Michael Chen

To be a Catholic man of the Church

  • February 20, 2015

I recently attended a men’s retreat and got three surprises. First surprise, a men’s and women’s retreat were happening at the same venue. Second, no one would be allowed to talk because it was a silent retreat. (Okay, participants were allowed to talk but only during the talks and during Mass.) The third surprise, and most important, is what I learned about masculinity and the role that men play in the Church. We also learned about what it means to be a “husband to the Church.”

We began the weekend by deconstructing Internet cartoons that “portrayed” media and societal views on masculinity. I heard only a few laughs in the group of 50+ male university students. In these examples, being a man was limited to eating raw steaks and having women serve men, or being belittled by women.
Within these cartoons, there was little to define our intrinsic God-given qualities.

After looking at Genesis chapters 1 to 3, we discussed how Adam encompassed three qualities as a man: Lord, co-creator and a gift. As Lord, God gave Adam dominion over the Garden of Eden and after the fall, the Earth. In terms of co-creator, Adam was instrumental in naming and tilling the land. We see that Adam desires to lead, he wants to bring forth creation and he wants to receive a gift and be received.

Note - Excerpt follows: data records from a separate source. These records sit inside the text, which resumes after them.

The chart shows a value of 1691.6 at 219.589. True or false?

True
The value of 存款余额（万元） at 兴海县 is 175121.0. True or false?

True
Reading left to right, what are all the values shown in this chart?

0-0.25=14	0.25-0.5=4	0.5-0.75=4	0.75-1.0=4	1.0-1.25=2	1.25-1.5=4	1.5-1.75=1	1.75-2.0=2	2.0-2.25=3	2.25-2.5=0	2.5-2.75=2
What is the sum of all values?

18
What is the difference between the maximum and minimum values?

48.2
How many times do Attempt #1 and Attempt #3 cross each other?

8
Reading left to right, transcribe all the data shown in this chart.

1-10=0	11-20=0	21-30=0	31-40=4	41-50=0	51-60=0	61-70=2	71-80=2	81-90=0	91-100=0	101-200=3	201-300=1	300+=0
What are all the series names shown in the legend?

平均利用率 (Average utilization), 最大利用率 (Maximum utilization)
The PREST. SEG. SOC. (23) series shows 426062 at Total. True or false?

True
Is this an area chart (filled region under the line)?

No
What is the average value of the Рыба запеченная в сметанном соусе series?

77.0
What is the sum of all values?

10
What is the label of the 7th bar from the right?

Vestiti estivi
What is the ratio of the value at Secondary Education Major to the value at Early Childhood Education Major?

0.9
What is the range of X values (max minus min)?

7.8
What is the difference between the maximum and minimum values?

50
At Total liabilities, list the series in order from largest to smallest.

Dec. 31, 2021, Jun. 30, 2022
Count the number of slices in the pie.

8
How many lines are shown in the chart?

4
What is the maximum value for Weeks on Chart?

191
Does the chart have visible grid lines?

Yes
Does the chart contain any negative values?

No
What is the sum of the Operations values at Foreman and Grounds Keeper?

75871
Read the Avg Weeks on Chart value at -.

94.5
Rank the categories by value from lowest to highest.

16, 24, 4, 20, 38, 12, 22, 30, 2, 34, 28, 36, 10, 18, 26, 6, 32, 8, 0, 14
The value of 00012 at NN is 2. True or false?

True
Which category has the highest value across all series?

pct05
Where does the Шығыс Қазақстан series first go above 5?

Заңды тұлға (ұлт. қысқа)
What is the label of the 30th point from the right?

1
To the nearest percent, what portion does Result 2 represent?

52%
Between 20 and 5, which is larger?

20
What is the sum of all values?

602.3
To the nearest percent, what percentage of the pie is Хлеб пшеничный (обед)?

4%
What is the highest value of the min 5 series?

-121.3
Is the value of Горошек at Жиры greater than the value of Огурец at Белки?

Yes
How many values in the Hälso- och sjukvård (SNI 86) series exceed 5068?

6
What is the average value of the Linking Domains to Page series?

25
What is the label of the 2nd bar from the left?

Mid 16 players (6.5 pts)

Whereas Adam is a Lord, co-creator and gift, these equally complement Eve’s qualities as being beautiful, a crown jewel and a gift. As a person made from a part of Adam, Eve’s beauty is found in her mystery. By being beautiful, she wants to be noticed. As the crown jewel, she wants to be treasured and given security. And she wants to be desired as a gift. As well, Adam and Eve are gifts to each other, gifts that should be protected, treasured and loved by one another.

Whenever a person feels degraded or lacking in these areas, there is an attack on one of these qualities.

As men, we are called to be wedded to the bride of Christ. Just as Christ loved His people and His Church, each groom is called to love his wife. In this sense, the greater body of Christ meaning His people in the Church. For laypeople and priests, this is the body of Christ, the greater Church community, filled with His love.

This is best explained in Ephesians 5:22-23: “‘For this reason a man will leave his father and mother and be joined to his wife, and the two will become one flesh.’ This is a great mystery, and I am applying it to Christ and the Church.” Men and women complement each other. In our daily interactions with our sisters, mothers, grandmothers, when we treat them with respect as God-given gifts with intimate value, our perspective changes. Likewise for women, they will see their brothers, fathers and grandfathers in a different light of love.

By now you might have started seeing the connection between Theology of the Body and this column. If you want to learn more, John Paul II delivered 129 lectures on this topic. You and I better start reading.

(Chen, 22, is a fourth-year journalism student at Ryerson University in Toronto and the web editor at The Catholic Register.)